Melatonin increases AANAT and MTNR1A expression in eWAT. (A) AANAT and MTNR1A in eWAT detected by immunofluorescence double staining (scale bar is 50 μm); (B) immunofluorescence analysis of CEBPB in eWAT (scale: 50 μm); (C–E) statistical graph of MTNR1A,AANAT and CEBPB positive expression rate; (F) Western blot analysis of MTNR1A protein expression in eWAT; (G) statistical graph of protein expression; (H) relative expression of MTNR1A, AANAT and CEBPB mRNA expression by qPCR analysis. All data are represented as mean ± SEM. * p < 0.05, ** p < 0.01, *** p < 0.001, and **** p < 0.0001.

Figure 7

Melatonin improves mitochondrial autophagy and inflammation in eWAT. (A–C) immunofluorescence analysis of NLRP3, NF-κB, and IL-1β in eWAT (scale: 50 μm); (D,F) statistical graph of NLRP3, NF-κB, and IL-1β positive expression rate; (E) Western blot analysis of NLRP3, NF-κB, MMP9, and IL-1β protein expression in eWAT; (G,H) IL-1β, TNF-α level in serum of mice detected by ELISA; (I) transmission electron microscope picture of eWAT (scale: 50 nm); (J) Western blot analysis of PINK1 and PARKIN protein expression in eWAT; (K) statistical graph of protein expression.
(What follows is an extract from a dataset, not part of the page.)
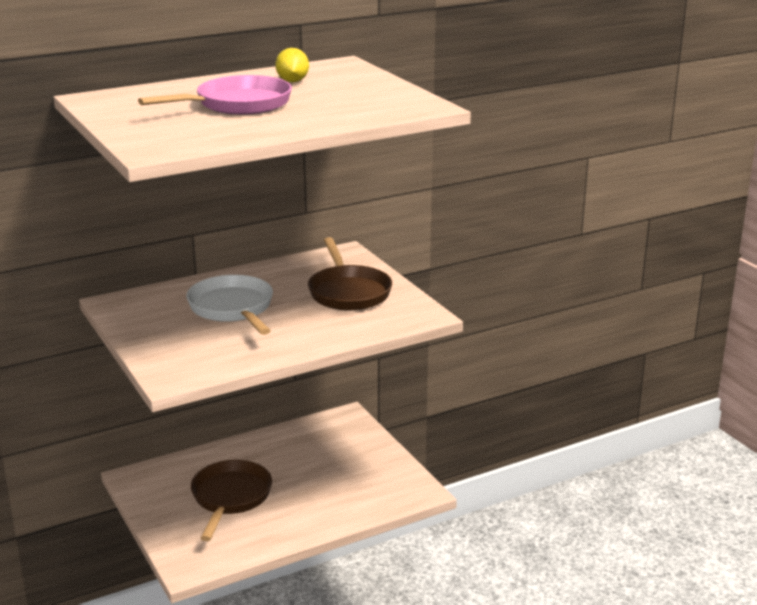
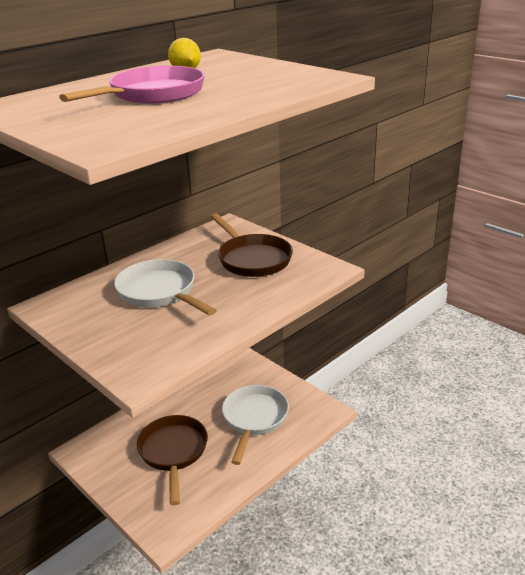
camera: 15 degrees left, 5 degrees up
(334, 484) = (254, 419): none -> white pan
The red arrow points to the mitochondria. All data are represented as mean ± SEM. * p < 0.05, ** p < 0.01, *** p < 0.001, and **** p < 0.0001.

Figure 8

Summary of signaling pathways involved in adipocyte metabolic disorders caused by melatonin decline with aging and HFD in eWAT. Upward arrows indicate upregulated expression levels and downward arrows indicate downregulated expression levels.